Australia to Hire Low-Skilled Workers Post Covid?

2021-11-09

Australia to Hire Low-Skilled Workers Post Covid?

Article by: Hari Yellina (Orchard Tech)

Australia has been built on immigration. In recent years it has been skilled migration, and that will continue to be important to us, especially as we recover from the COVID economic malaise. Skilled migrants are offered visas that can lead to permanent residency, whereas those with lesser skills are normally only offered visas without such pathways. As the world emerges from the COVID crisis, groups such as the Grattan Institute have been calling for an even greater focus on skilled migration, saying it will deliver us Australians who are younger, smarter and richer.

But Covid has underscored how much the world depends on low-skilled workers, especially in agriculture, hospitality, aged and disability care and construction. Shortages in aged care alone are projected to approach one million by 2050. Ageing means all types of workers will become more scarce. The 40-year projections in this year’s Intergenerational Report have the number of working-age Australians for each Australian aged over 65 shrinking from four to 2.7.

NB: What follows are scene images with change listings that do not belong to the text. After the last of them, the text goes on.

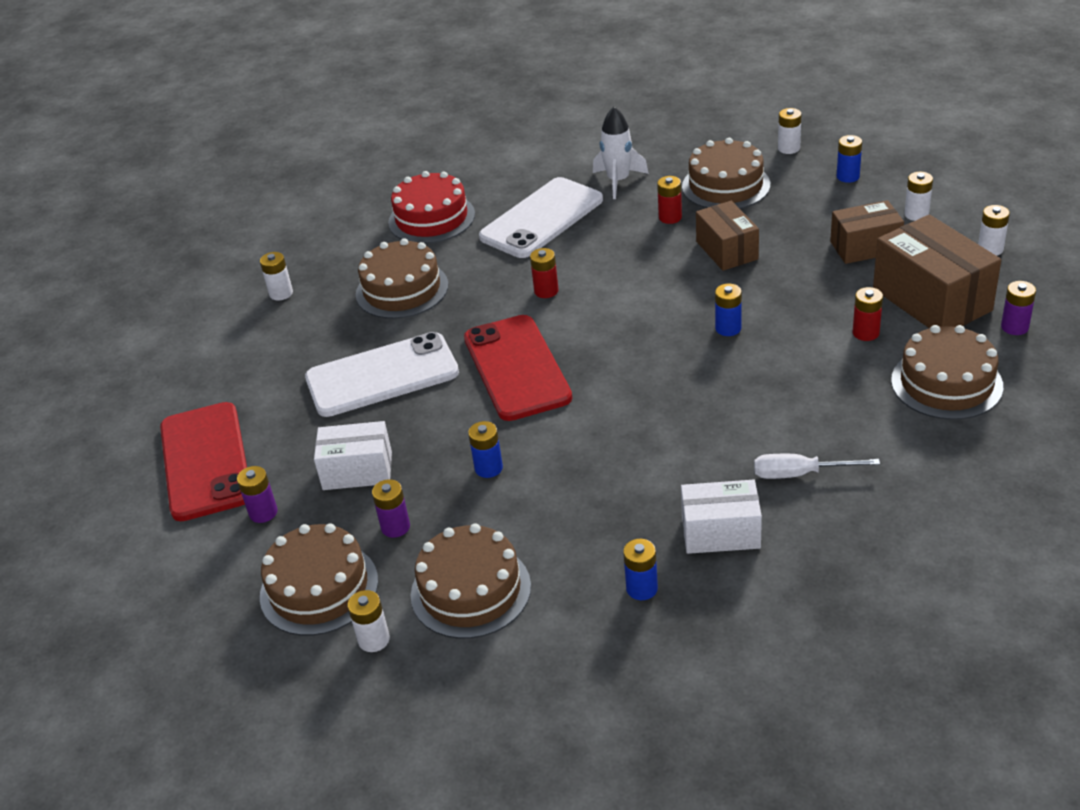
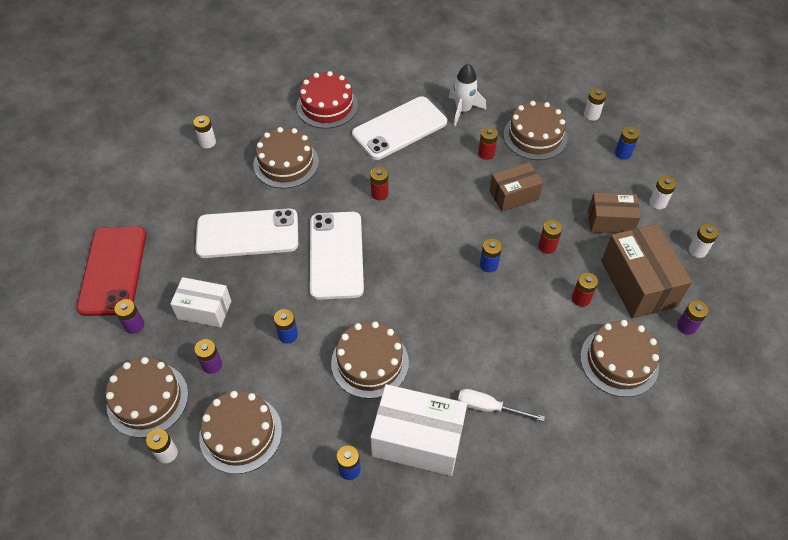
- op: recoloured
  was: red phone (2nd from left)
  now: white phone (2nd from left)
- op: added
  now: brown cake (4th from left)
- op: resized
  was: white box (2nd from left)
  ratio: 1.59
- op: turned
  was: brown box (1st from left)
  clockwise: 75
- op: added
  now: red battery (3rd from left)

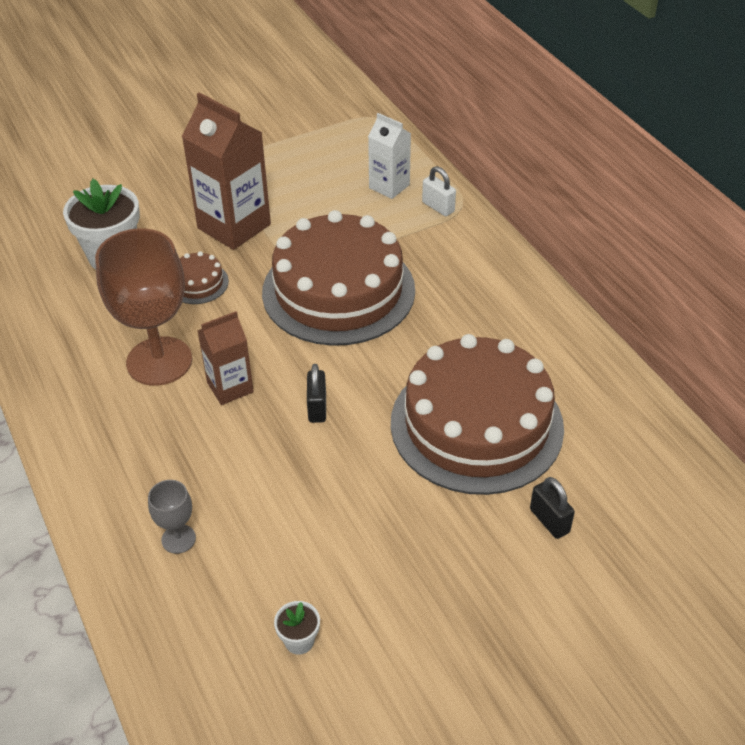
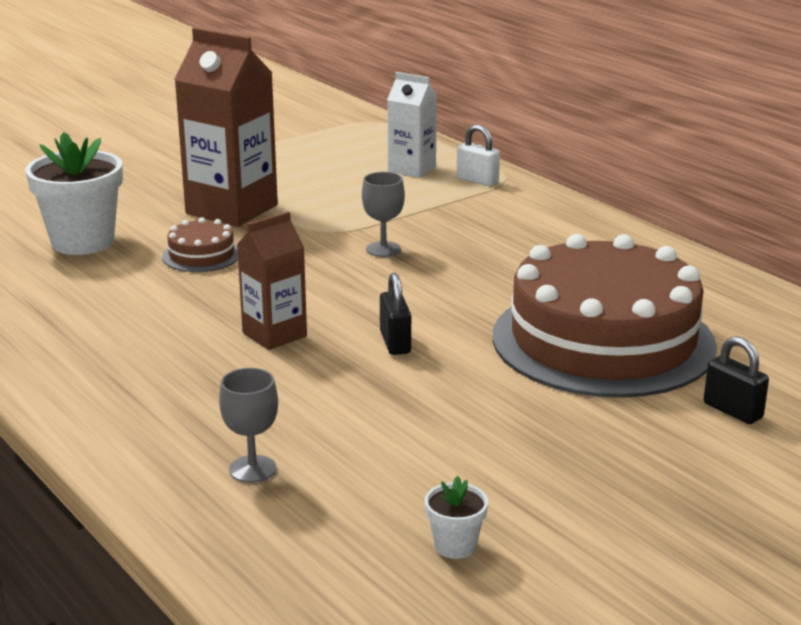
- op: replaced
  was: brown cake (2nd from left)
  now: grey goblet (2nd from left)
- op: removed
  was: brown goblet

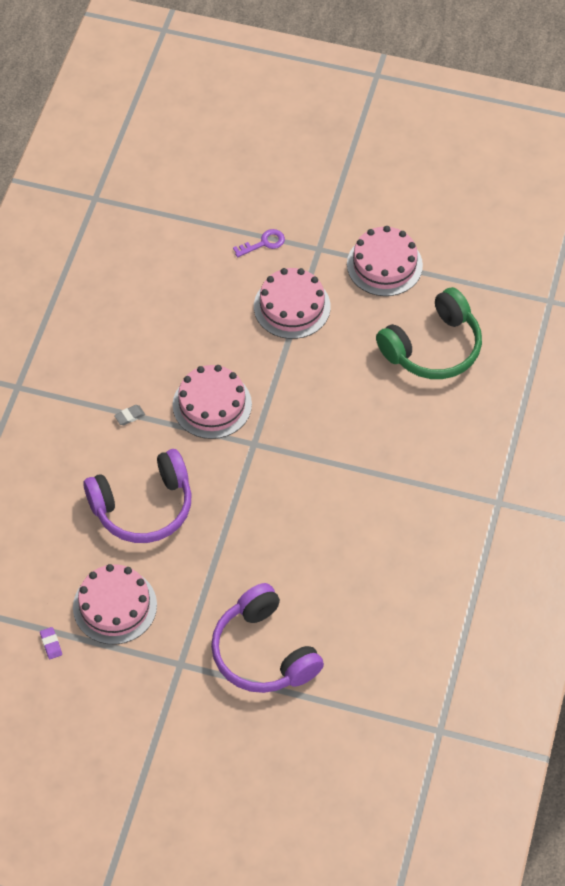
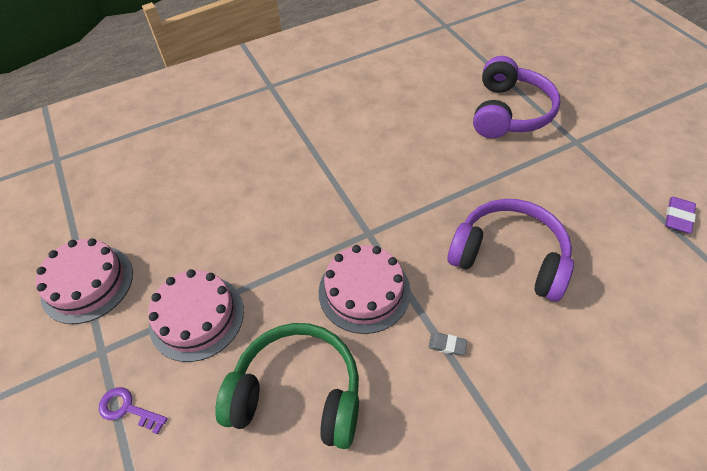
- op: moved
  was: green headphones
- op: resized
  was: purple eraser
  ratio: 1.53
- op: removed
  was: pink cake (1st from left)

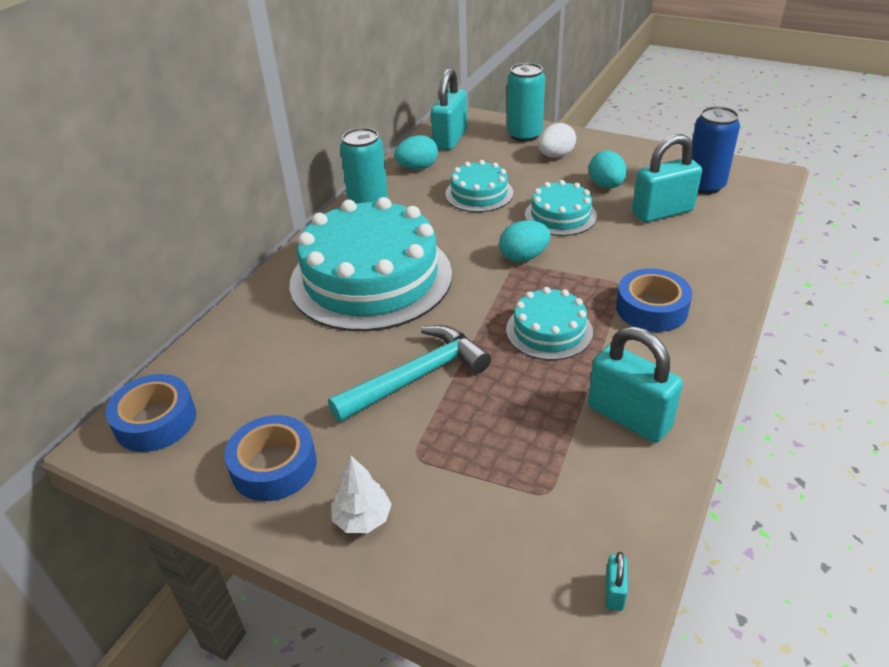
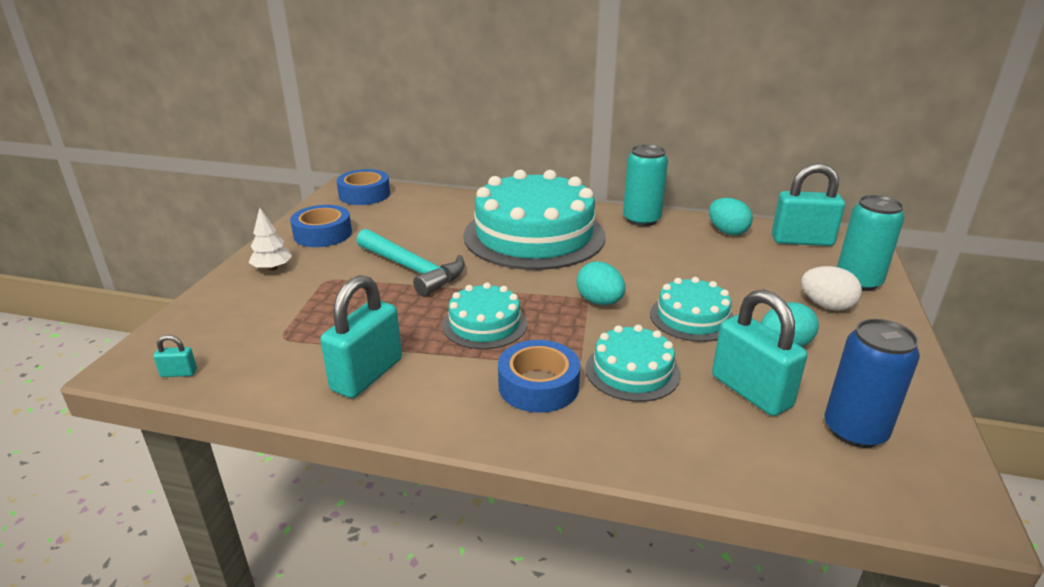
- op: moved
  was: turquoise cake (2nd from left in the first image)
  now: turquoise cake (3rd from left)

The post-pandemic era provides a rare opportunity for Australia to rethink its migration system. The Japanese case study warrants a closer look at how we define skills and shortages and the balance between the type of workers we want.

There’s a looming war for manual and low-skilled labour in Australia. Asian countries and those in the Middle East have for decades sourced their low-skilled labour from South-East Asia and South Asia. Australia has done it through the Seasonal Worker Programme and the Pacific Labour Mobility Scheme.